Título: «El Trauma Oculto: Mascotas en Venezuela Afectadas por el Estrés Postraumático tras el Sismo»

Antes del 24 de junio, el trastorno de estrés postraumático (TEPT) en mascotas era un tema prácticamente desconocido para muchos venezolanos. Sin embargo, tras semanas de rescates y la angustia de animales atrapados entre escombros, esta condición ha comenzado a ganar visibilidad.

El TEPT puede afectar tanto a perros como a gatos, quienes pueden reaccionar de manera intensa a eventos traumáticos, como el terremoto reciente. Aunque algunos animales no sufrieron daños directos, la experiencia del sismo puede haberles dejado un estado de alerta que persiste. Este trastorno se caracteriza porque el cerebro del animal permanece en modo de alarma, afectando su comportamiento, descanso, alimentación e interacciones.

Los desastres naturales, maltratos, accidentes o situaciones que amenazan su vida son detonadores comunes de esta condición. Los perros suelen mostrar sus miedos más abiertamente, mientras que los gatos a menudo se esconden hasta que el dolor emocional se hace evidente.

Los signos de traumatismo pueden variar. En los perros, se pueden observar respuestas como hipersensibilidad a ruidos, ladridos excesivos, ansiedad, pérdida de apetito y dificultad para relajarse. Por su parte, los gatos tienden a retirarse y pueden evitar el contacto humano o incluso dejar de usar su arenero. Estos síntomas pueden presentarse inmediatamente después del evento o semanas más tarde.

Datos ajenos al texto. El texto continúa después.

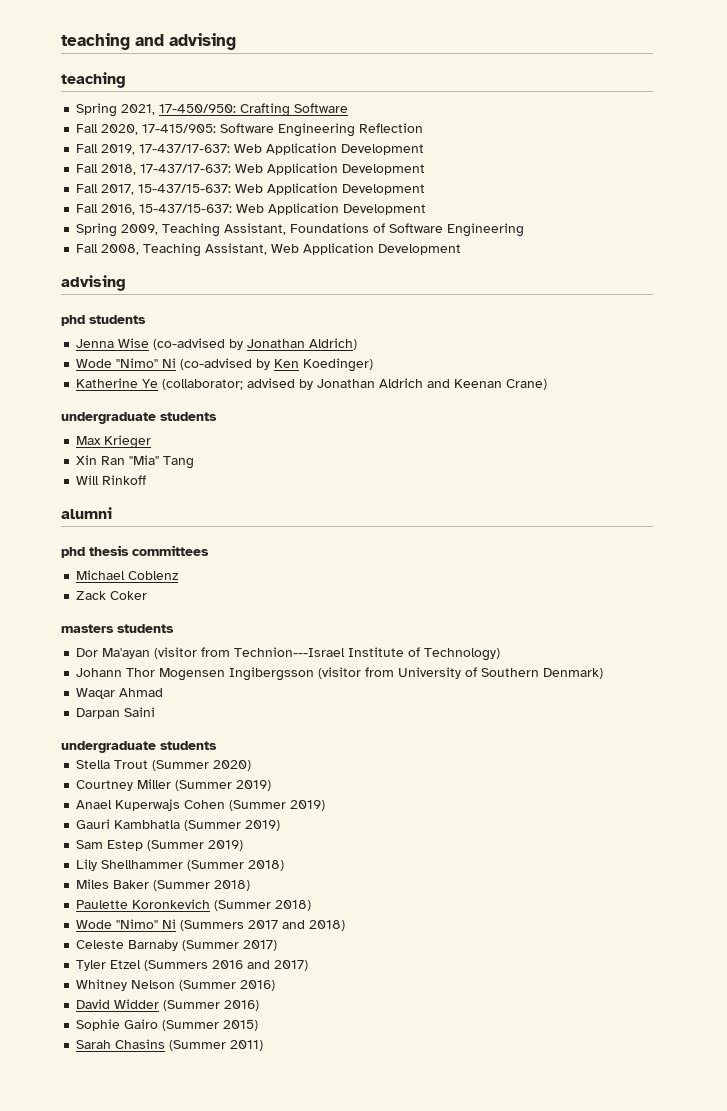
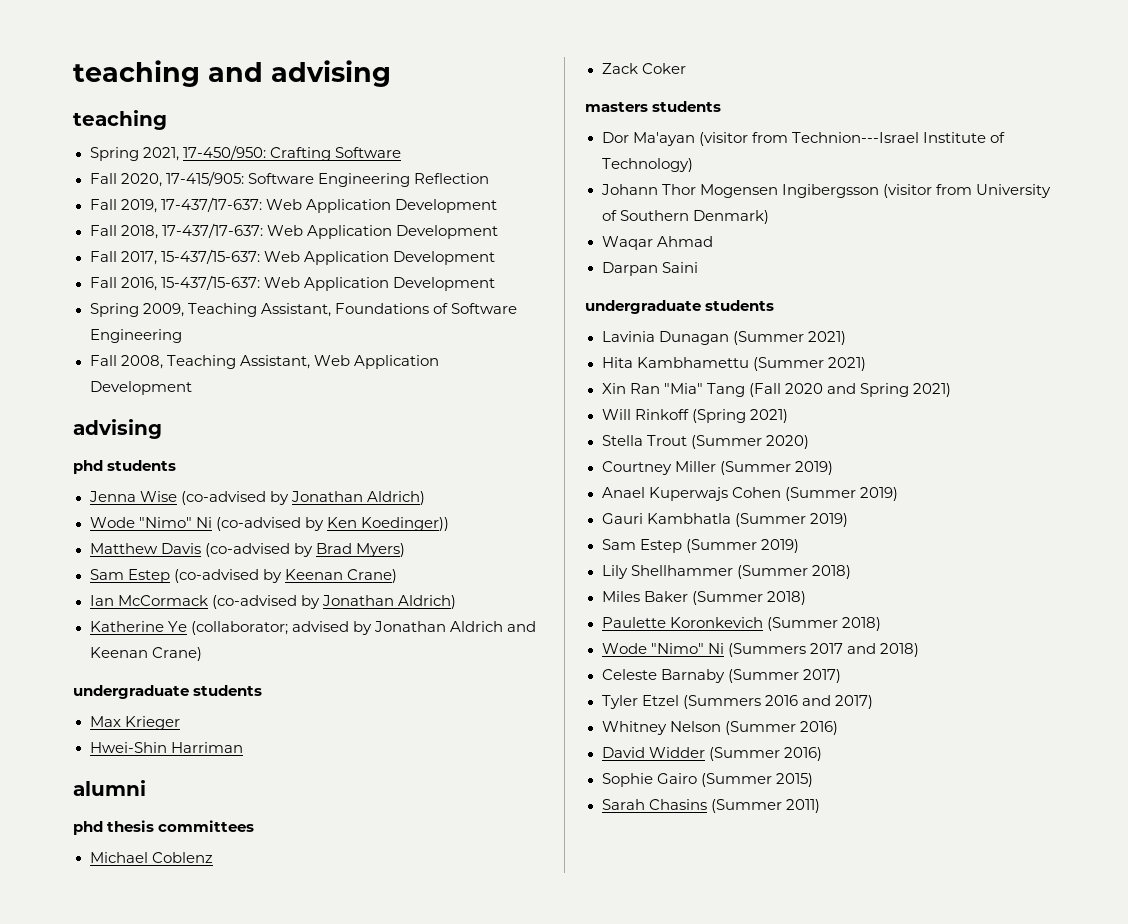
[303,358,374,372] Koedinger) -> [360,517,449,531] [89,543,405,557] [89,569,397,583] [89,595,456,609] Koedinger)) // Matthew Davis (co-advised by Brad Myers) // Sam Estep (co-advised by Keenan Crane) // Ian McCormack (co-advised by Jonathan Aldrich)
[76,455,195,469] [76,475,147,485] Xin Ran "Mia" Tang // Will Rinkoff -> [89,742,243,753] Hwei-Shin Harriman
(217, 745) none -> [601,331,846,345] [601,357,866,371] [601,383,951,397] [601,409,788,423] // Lavinia Dunagan (Summer 2021) // Hita Kambhamettu (Summer 2021) // Xin Ran "Mia" Tang (Fall 2020 and Spring 2021) // Will Rinkoff (Spring 2021)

Después del terremoto, muchos animales sufrieron situaciones muy estresantes y algunos quedaron atrapados o separados de sus dueños. Por eso, durante las semanas siguientes, es crucial estar atentos a cambios en su comportamiento, como temblores, miedos inusuales, alteraciones en el apetito o vocalizaciones excesivas. La buena noticia es que, con el tiempo y el cuidado adecuado, muchos animales pueden recuperarse.

Para los cuidadores, ofrecer estabilidad es fundamental. Establecer rutinas, como horarios regulares para comida y paseos, transmite seguridad. También es importante crear un espacio tranquilo donde el animal se sienta seguro. Evitar el castigo es clave, ya que una mascota que actúa por miedo no está desobedeciendo, sino que comunica su angustia. El juego y actividades que les permitan explorar su entorno son beneficiosos para su recuperación.

Si después de un mes las conductas problemáticas persisten o empeoran, se recomienda buscar la ayuda de un veterinario especializado en comportamiento. Las mascotas también experimentan miedo y comprender sus reacciones, acompañado de paciencia y estabilidad, es esencial para su sanación. La calma familiar es crucial en el proceso de recuperación.